----- RECORDS FOR THIS TASK
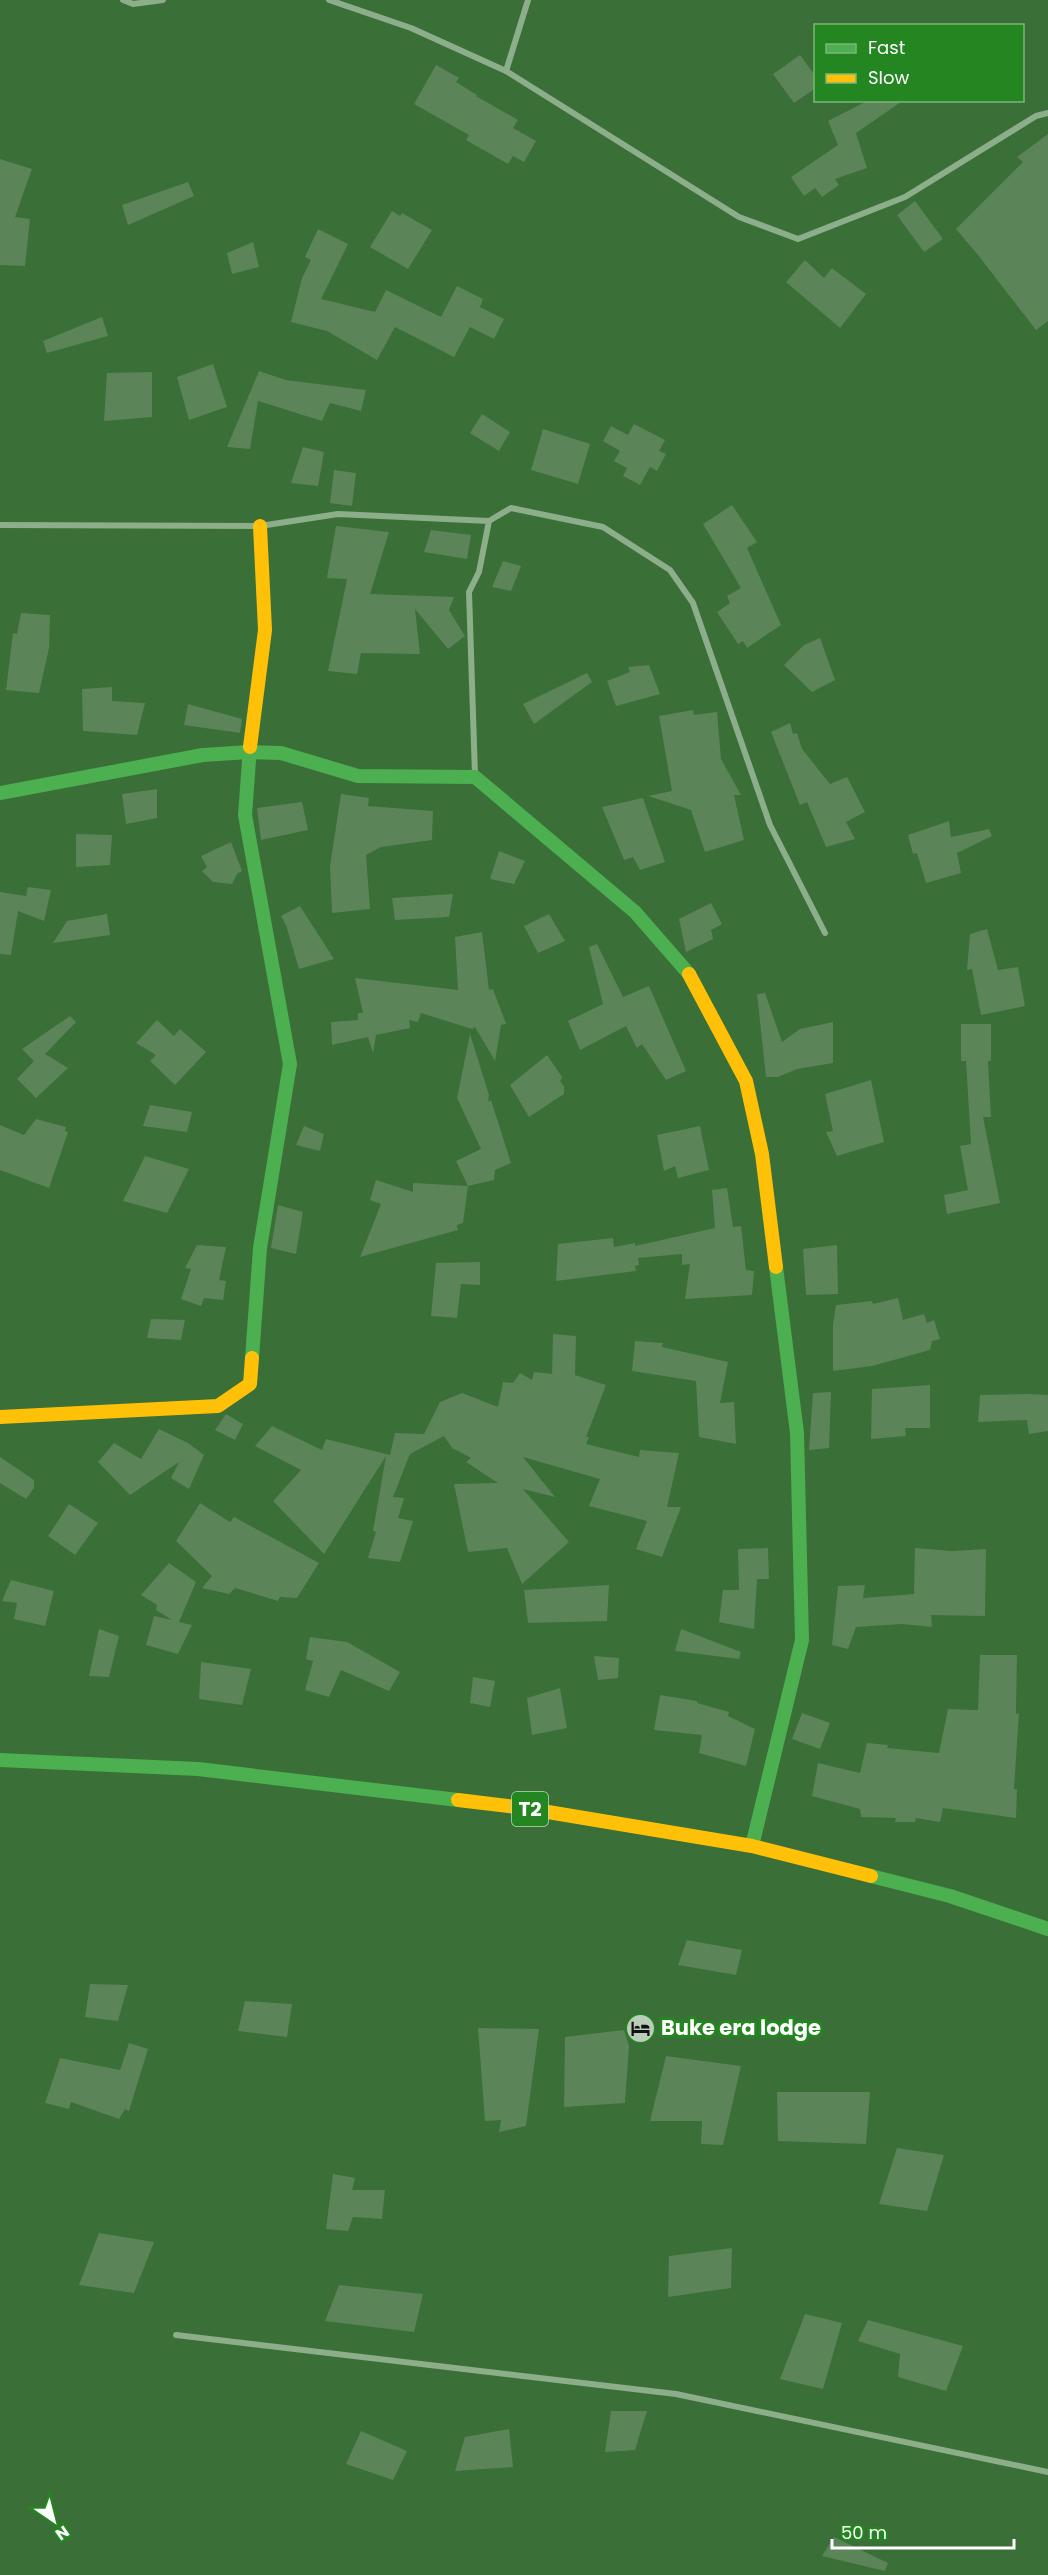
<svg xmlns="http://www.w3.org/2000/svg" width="1048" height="2575" viewBox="0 0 1048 2575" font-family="Poppins,sans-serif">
<rect width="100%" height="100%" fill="#3a6f37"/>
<g fill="#5b8458">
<polygon points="800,55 816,77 816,88 794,103 773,74"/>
<polygon points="436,65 459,78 456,82 477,95 476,96 518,120 513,128 536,141 524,162 513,156 508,164 466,140 469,135 414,104"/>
<polygon points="869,100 904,100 856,133 867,168 835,179 839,185 822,197 815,188 804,196 791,177 838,145 828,121"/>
<polygon points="1048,134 1048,321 1036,330 978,255 956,229 1023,162 1017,157"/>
<polygon points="0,159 32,169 15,217 30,219 25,266 0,265"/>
<polygon points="188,182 194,196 128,225 122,205"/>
<polygon points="915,201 943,239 924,252 897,215"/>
<polygon points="392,211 400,216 402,213 432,230 408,269 370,247"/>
<polygon points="318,229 348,244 321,299 375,312 386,290 441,317 457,286 483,299 480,307 504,319 494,339 470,327 454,357 395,327 377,360 327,331 291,322 302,278 311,260 305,257"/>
<polygon points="253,242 259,267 232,274 227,253"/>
<polygon points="805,260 824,278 832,268 866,294 840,328 786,282"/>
<polygon points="102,317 108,336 47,353 43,341"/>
<polygon points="213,364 227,407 189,420 177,377"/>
<polygon points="259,371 286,380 366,390 361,411 330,403 322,421 258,401 250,449 227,447"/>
<polygon points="152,372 152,417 104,421 107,373"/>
<polygon points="482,414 510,432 499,451 470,433"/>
<polygon points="634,424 665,440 659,451 666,454 657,471 650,467 640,485 623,476 627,468 614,461 620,451 603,441 611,426 628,435"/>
<polygon points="543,429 590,444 578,484 531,470"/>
<polygon points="303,447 324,452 318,486 291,483"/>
<polygon points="334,470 356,473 352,506 330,503"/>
<polygon points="732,505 757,542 747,548 781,625 747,648 743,641 738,644 717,612 730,603 727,596 741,588 703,524"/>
<polygon points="336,526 389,532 370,594 454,597 449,610 465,636 448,649 415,609 420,654 361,653 357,674 328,671 347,579 327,578"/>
<polygon points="431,530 471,535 467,559 424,552"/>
<polygon points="503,561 521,566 511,591 492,587"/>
<polygon points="21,613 50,615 49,648 39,693 6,690 13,633 17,634"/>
<polygon points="820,638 835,680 812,692 784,665 804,645"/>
<polygon points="649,665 660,694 616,706 607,681 630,672 628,667"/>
<polygon points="587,673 592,682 534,724 523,704"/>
<polygon points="112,687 112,701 145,703 137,735 83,731 82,689"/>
<polygon points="188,704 242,719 240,733 184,725"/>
<polygon points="693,710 694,715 717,712 721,759 741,795 734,795 744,840 705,852 691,810 648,796 672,791 659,716"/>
<polygon points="790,723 793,734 797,733 802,749 830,784 847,777 865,812 846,822 855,839 826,847 807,802 800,805 771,732"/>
<polygon points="157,789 157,818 126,824 122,794"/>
<polygon points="341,794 369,798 368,806 433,811 432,840 381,847 366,855 370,909 332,913 330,866"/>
<polygon points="643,798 665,862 640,870 633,857 624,860 602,807"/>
<polygon points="302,802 308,830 261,840 257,808"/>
<polygon points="949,821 951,837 989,829 992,836 957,853 961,873 926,883 917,853 913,854 908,835"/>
<polygon points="76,834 112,835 110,865 76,867"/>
<polygon points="231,842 242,871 237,874 232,884 213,882 202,871 207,867 201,856"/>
<polygon points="499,851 525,861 514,884 490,879"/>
<polygon points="28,887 51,890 44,921 18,911 11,955 0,954 0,892 26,896"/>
<polygon points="453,894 449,917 395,920 392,898"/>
<polygon points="711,903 722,924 711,930 713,939 686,952 679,919"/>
<polygon points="300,906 334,959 299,969 286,925 281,916"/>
<polygon points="107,914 110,935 53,943 67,921"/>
<polygon points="549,914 565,941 538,953 524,926"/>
<polygon points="987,929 998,970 1018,967 1025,1006 981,1015 972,969 967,970 970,934"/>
<polygon points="482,932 489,990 493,989 506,1024 501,1025 495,1061 475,1027 472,1029 421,1013 418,1022 409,1020 410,1028 376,1035 373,1053 368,1037 332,1045 331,1022 358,1020 358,1013 363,1013 355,978 458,990 455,937"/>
<polygon points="597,944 623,997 649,986 686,1071 666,1080 642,1044 637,1048 626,1026 580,1050 568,1021 603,1004 589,947"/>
<polygon points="765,993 782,1042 800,1029 833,1022 833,1063 797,1069 778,1077 766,1077 757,994"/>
<polygon points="70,1016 76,1022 45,1054 68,1068 36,1098 17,1079 34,1061 22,1049"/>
<polygon points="157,1020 174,1036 180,1029 206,1052 175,1085 150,1061 156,1055 136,1043"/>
<polygon points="961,1024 991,1024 991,1061 988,1061 991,1117 983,1117 1000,1203 947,1214 944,1195 968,1190 960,1146 971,1144 966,1061 961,1061"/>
<polygon points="470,1034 489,1095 488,1102 491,1100 511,1163 495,1170 494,1180 468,1186 456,1161 481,1149 457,1098"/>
<polygon points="547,1055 562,1077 560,1081 564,1086 564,1094 529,1117 510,1085"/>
<polygon points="871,1080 884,1142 837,1156 826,1132 833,1131 825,1094"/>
<polygon points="150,1105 192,1112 187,1132 143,1126"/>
<polygon points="36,1119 66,1127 65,1131 68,1132 49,1188 0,1170 0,1125 24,1135"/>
<polygon points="304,1126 324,1134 320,1151 296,1145"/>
<polygon points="700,1126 709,1170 678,1178 675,1166 664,1171 657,1135"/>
<polygon points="145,1156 189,1169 167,1213 123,1201"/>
<polygon points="376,1180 413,1192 413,1183 468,1186 463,1223 457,1225 458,1230 360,1257 381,1204 370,1200"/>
<polygon points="727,1188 733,1227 741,1226 746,1270 754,1271 752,1295 685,1299 690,1264 682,1265 682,1254 638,1258 639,1265 635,1266 636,1271 556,1281 558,1244 613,1238 614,1247 635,1243 635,1246 715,1228 712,1190"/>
<polygon points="278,1205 303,1212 296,1254 271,1248"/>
<polygon points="197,1245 226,1247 219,1280 226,1281 223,1300 204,1298 201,1306 181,1299 191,1269 185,1268"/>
<polygon points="837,1245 838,1294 806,1295 803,1249"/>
<polygon points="480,1262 480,1285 461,1284 457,1318 431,1316 436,1263"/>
<polygon points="898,1298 903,1320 924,1314 927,1323 934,1320 940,1339 932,1341 930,1350 872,1366 833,1371 833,1325 836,1305 872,1301 873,1304"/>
<polygon points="151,1319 185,1320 181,1340 147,1338"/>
<polygon points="553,1334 576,1336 575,1375 606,1385 586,1437 589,1437 586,1444 639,1457 640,1450 679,1453 667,1507 681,1507 662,1557 636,1549 647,1521 589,1506 600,1479 523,1457 555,1497 523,1489 569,1542 522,1584 507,1548 468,1552 454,1484 498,1483 466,1462 471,1458 452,1448 444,1436 410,1454 393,1497 404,1498 398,1518 413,1521 400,1562 368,1558 376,1532 373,1531 386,1456 324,1554 273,1501 301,1470 255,1446 272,1426 322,1450 326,1439 390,1455 395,1433 424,1434 440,1402 462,1393 498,1407 503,1382 513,1383 520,1373 532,1380 534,1372 552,1374"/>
<polygon points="635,1341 663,1343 662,1347 728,1362 720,1403 734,1402 736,1444 699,1437 696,1381 632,1371"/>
<polygon points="930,1385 930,1428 905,1428 906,1436 871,1439 872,1389"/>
<polygon points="831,1392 829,1448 809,1450 813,1393"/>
<polygon points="1028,1394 1048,1395 1048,1431 1029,1434 1027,1420 978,1422 980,1395"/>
<polygon points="226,1414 243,1424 235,1440 215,1430"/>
<polygon points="159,1429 188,1443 204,1455 189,1489 171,1478 179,1462 130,1495 98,1462 114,1443 141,1459"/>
<polygon points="0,1457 34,1480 34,1488 26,1499 0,1483"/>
<polygon points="200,1503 230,1522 234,1517 319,1563 297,1598 280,1597 278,1601 235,1588 229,1594 202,1588 212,1576 176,1541"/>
<polygon points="69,1504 98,1523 75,1555 48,1536"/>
<polygon points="768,1548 769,1579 757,1579 754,1629 719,1622 723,1590 739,1590 738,1549"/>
<polygon points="915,1548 952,1551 986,1549 985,1616 931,1615 932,1627 902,1624 856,1627 848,1649 832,1645 838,1586 865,1585 863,1598 914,1594"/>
<polygon points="169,1563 196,1582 179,1622 192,1625 178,1654 146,1645 154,1616 172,1620 156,1610 157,1605 141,1595"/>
<polygon points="11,1580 54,1591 45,1626 14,1619 17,1603 2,1601"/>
<polygon points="609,1585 607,1621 528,1623 524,1590"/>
<polygon points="99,1629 119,1636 109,1677 89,1676"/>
<polygon points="681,1629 741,1652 739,1659 675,1651"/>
<polygon points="310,1637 347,1642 400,1672 389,1691 341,1670 329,1697 305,1690 313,1661 306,1659"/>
<polygon points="980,1655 1017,1655 1016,1714 1019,1713 1014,1789 1017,1789 1016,1818 943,1808 940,1822 916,1818 915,1822 895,1822 896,1818 861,1817 860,1809 812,1796 818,1763 860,1773 867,1743 888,1745 887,1748 939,1753 948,1709 978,1710"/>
<polygon points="594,1656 619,1658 618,1678 598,1680"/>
<polygon points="201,1662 251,1669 242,1705 199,1699"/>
<polygon points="473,1677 495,1681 490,1707 470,1703"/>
<polygon points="560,1688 567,1728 532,1735 527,1698"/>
<polygon points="660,1695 697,1701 697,1703 729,1712 728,1716 755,1729 746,1766 699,1753 702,1735 654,1730"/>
<polygon points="802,1713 830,1723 820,1749 792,1739"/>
<polygon points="687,1940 742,1950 736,1975 678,1965"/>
<polygon points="90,1984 128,1985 118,2021 85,2017"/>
<polygon points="245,2001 292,2004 287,2037 238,2031"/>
<polygon points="478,2028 539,2029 526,2126 499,2132 501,2120 485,2121"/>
<polygon points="624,2030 629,2046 625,2103 564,2107 565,2037"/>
<polygon points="129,2043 148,2049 129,2111 125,2109 119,2119 71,2102 69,2109 45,2103 60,2058 120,2070"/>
<polygon points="666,2056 741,2066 723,2145 701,2144 702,2121 650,2121"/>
<polygon points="777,2092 870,2092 866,2144 778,2141"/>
<polygon points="897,2148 944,2155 927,2211 879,2204"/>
<polygon points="333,2174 355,2178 352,2190 385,2190 382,2219 353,2217 348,2231 326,2229"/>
<polygon points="99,2233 154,2242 134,2293 79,2285"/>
<polygon points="732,2248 731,2288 668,2297 669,2256"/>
<polygon points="339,2285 423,2294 414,2332 325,2321"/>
<polygon points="805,2314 842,2323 823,2389 780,2379"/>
<polygon points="868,2320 963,2346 946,2391 898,2377 900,2354 858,2341"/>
<polygon points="611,2411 647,2411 635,2450 605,2452"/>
<polygon points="509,2429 513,2467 455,2471 465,2437"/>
<polygon points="361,2431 407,2451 393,2480 346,2464"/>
<polygon points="834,2537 888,2563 885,2571 822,2556"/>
</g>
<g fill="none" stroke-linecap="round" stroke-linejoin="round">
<g stroke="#8cae8b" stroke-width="6">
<polyline points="123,0 133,4 163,0"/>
<polyline points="329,0 411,28 506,71 739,217 798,239 905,197 1036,116 1048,113"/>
<polyline points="506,71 528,0"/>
<polyline points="0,525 260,526 338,514 489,521 511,508 603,527 670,570 693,603 770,825 825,933"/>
<polyline points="475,775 469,592 479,572 489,521"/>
<polyline points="176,2335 676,2394 1048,2472"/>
</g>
<g stroke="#4caf50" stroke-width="14">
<polyline points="250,747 245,815 290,1064 260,1248 252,1358"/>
<polyline points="0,793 203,755 249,752 281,753 358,776 475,777 635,912 689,974"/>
<polyline points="0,1760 198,1769 458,1800"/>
<polyline points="752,1846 802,1640 797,1433 776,1267"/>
<polyline points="871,1876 950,1896 1048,1929"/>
</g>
<g stroke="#ffc107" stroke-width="14">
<polyline points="250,747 265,630 260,526"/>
<polyline points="689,974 746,1081 762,1154 776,1267"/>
<polyline points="0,1417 218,1406 250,1384 252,1358"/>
<polyline points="458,1800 524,1808 752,1846 871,1876"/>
</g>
</g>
<defs>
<symbol id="hotel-disc" viewBox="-11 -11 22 22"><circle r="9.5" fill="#bacdb9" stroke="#248620"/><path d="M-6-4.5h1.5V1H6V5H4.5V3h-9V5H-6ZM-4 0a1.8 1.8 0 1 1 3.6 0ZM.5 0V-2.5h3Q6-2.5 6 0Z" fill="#111"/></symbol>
</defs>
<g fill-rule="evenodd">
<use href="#hotel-disc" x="624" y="2012" width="33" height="33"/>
</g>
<g text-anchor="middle" stroke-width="6" stroke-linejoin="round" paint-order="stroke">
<rect fill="#248620" stroke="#bddbbc" stroke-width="1.5" x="512" y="1792" width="36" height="34" rx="4.5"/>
<g font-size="20" font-weight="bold" fill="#fff">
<text x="530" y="1816">T2</text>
</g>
<g font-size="21" font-weight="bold" fill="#fff" stroke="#248620" text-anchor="start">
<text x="661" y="2035">Buke era lodge</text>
</g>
</g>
<rect x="814" y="24" width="210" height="78" fill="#248620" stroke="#7cb679" stroke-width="1.5"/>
<rect x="826" y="44" width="30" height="9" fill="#4caf50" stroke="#7cb679" stroke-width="1.5"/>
<text x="868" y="54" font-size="18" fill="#ffffff">Fast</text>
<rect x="826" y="74" width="30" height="9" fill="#ffc107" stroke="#7cb679" stroke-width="1.5"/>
<text x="868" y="84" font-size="18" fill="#ffffff">Slow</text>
<g transform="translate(54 2521) rotate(145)" stroke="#248620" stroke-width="4.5" paint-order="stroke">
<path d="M0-4.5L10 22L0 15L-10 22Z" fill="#ffffff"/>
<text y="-9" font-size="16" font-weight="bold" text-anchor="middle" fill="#ffffff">N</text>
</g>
<path d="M832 2539v9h182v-9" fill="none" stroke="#ffffff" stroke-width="3"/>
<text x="841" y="2539" font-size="18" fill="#ffffff" stroke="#248620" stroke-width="4.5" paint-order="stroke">50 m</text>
</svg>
----------
WHAT THIS TASK INVOLVES: Which lines of the data hold the string "middle"? Return each of them.

SOLUTION TO THIS EXERCISE:
<g text-anchor="middle" stroke-width="6" stroke-linejoin="round" paint-order="stroke">
<text y="-9" font-size="16" font-weight="bold" text-anchor="middle" fill="#ffffff">N</text>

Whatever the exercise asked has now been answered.